EOS is an IBM "iDataPlex" (iDP), commodity, Linux High-Performance cluster with nodes based on Intel's 64-bit CISC micro-processors. At its initial installation in early 2010, EOS consisted of 324 dx360-M2 iDP nodes. An expansion in late Spring 2011, added 48 dx360-M3 iDP nodes, four of which are equipped with nVidia GPUs based on the Tesla M2050 and M2070 HPC platform.
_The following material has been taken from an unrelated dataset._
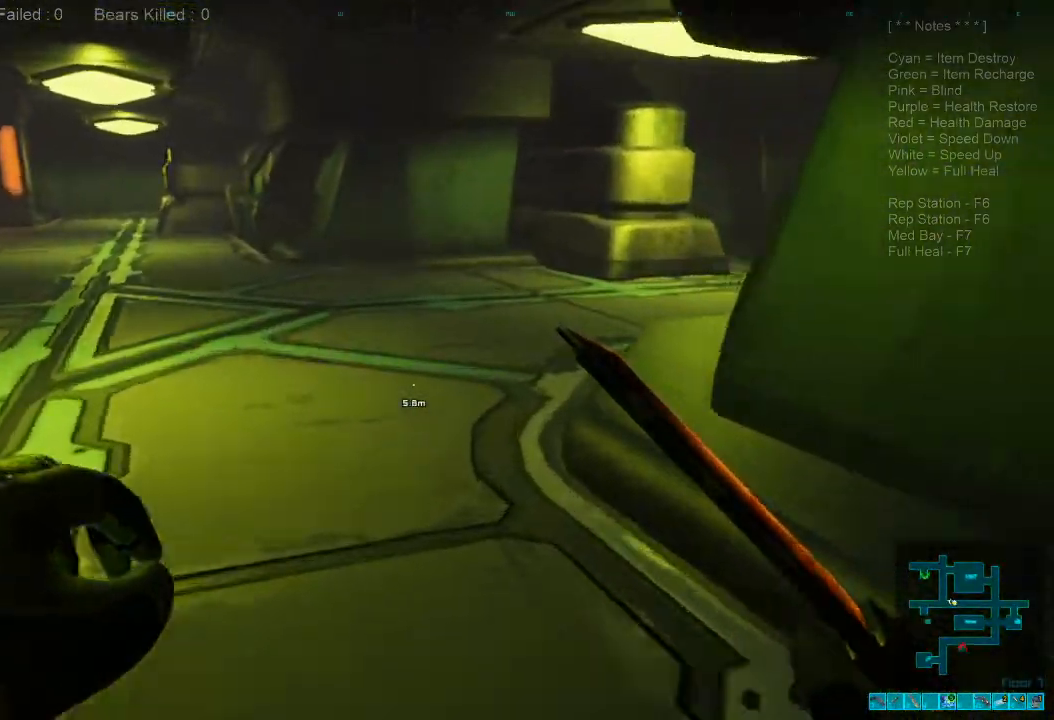
{"keys": ["shift", "w"], "mouse": [], "events": []}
The present article discusses only those technologies applicable to the new hardware added to EOS. Readers are encouraged to visit the initial article A High-Performance Nehalem iDataPlex Cluster and DDN S2A9900 Storage for Texas A&M University for an in-depth discussion of all technologies relevant to EOS prior to its expansion.

Abbreviation Key

We will be using different quantities to measure capacities and speeds. To avoid confusion we will be using the following notation.

Table 1 Abbreviations of Quantities

Powers of 2 Powers of 10
KiB := 210 ("Kilo-binary-Byte") KB := 103 ("Kilo-Byte")
MiB := 220 ("Mega-binary-Byte") MB := 106 ("Mega-Byte")
GiB := 230 ("Giga-binary-Byte") GB := 109 ("Giga-Byte")
TiB := 240 ("Tera-binary-Byte") TB := 1012 ("Tera-Byte")
PiB := 250 ("Peta-binary-Byte") PB := 1015 ("Peta-Byte")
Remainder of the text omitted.